▶ What is needed:
In the records below, find the line that contains "plików PoFo 128kb." and the line that contains "Sort items by", then retype exactly those two lines and every line between them.

Extracted records:
◆ ◆ ◆ ◆

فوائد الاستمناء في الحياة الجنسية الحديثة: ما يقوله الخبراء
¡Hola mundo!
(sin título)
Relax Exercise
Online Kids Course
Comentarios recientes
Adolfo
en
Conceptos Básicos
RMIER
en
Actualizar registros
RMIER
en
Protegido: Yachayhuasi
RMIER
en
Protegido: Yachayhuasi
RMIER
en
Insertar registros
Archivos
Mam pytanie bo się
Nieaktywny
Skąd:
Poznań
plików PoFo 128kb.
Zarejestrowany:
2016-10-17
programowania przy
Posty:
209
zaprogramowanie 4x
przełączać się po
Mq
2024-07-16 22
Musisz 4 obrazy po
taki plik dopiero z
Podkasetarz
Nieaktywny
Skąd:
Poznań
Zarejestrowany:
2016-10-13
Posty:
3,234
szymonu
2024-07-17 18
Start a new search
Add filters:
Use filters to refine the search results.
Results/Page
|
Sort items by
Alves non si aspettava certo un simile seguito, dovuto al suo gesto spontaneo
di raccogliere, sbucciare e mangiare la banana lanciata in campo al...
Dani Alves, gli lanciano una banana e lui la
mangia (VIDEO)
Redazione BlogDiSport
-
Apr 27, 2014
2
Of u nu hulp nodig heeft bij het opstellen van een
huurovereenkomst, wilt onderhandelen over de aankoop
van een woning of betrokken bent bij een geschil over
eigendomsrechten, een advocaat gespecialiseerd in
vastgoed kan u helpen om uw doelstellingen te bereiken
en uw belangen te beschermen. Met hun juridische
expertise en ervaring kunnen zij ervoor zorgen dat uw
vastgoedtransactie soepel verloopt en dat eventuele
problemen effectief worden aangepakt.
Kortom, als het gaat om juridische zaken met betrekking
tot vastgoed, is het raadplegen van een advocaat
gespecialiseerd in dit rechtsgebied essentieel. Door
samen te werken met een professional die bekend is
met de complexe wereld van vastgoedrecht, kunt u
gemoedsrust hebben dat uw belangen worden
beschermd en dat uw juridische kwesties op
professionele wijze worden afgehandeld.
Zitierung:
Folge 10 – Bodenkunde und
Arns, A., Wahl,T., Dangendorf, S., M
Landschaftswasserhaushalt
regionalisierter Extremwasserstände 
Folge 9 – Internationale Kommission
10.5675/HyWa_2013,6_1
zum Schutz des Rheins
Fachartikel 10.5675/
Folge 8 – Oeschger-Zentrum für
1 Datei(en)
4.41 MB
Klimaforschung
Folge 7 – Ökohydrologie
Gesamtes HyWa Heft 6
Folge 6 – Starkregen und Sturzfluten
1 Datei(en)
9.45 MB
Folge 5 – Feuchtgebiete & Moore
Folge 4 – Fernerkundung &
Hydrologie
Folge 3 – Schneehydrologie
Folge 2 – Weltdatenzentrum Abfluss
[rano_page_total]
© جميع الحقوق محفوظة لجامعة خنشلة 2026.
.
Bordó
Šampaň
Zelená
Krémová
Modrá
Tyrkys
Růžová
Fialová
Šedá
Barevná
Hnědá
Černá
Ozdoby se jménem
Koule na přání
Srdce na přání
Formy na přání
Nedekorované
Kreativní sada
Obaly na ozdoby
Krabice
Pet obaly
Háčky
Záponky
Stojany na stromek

◆ ◆ ◆ ◆

▶ Result:
plików PoFo 128kb.
Zarejestrowany:
2016-10-17
programowania przy
Posty:
209
zaprogramowanie 4x
przełączać się po
Mq
2024-07-16 22
Musisz 4 obrazy po
taki plik dopiero z
Podkasetarz
Nieaktywny
Skąd:
Poznań
Zarejestrowany:
2016-10-13
Posty:
3,234
szymonu
2024-07-17 18
Start a new search
Add filters:
Use filters to refine the search results.
Results/Page
|
Sort items by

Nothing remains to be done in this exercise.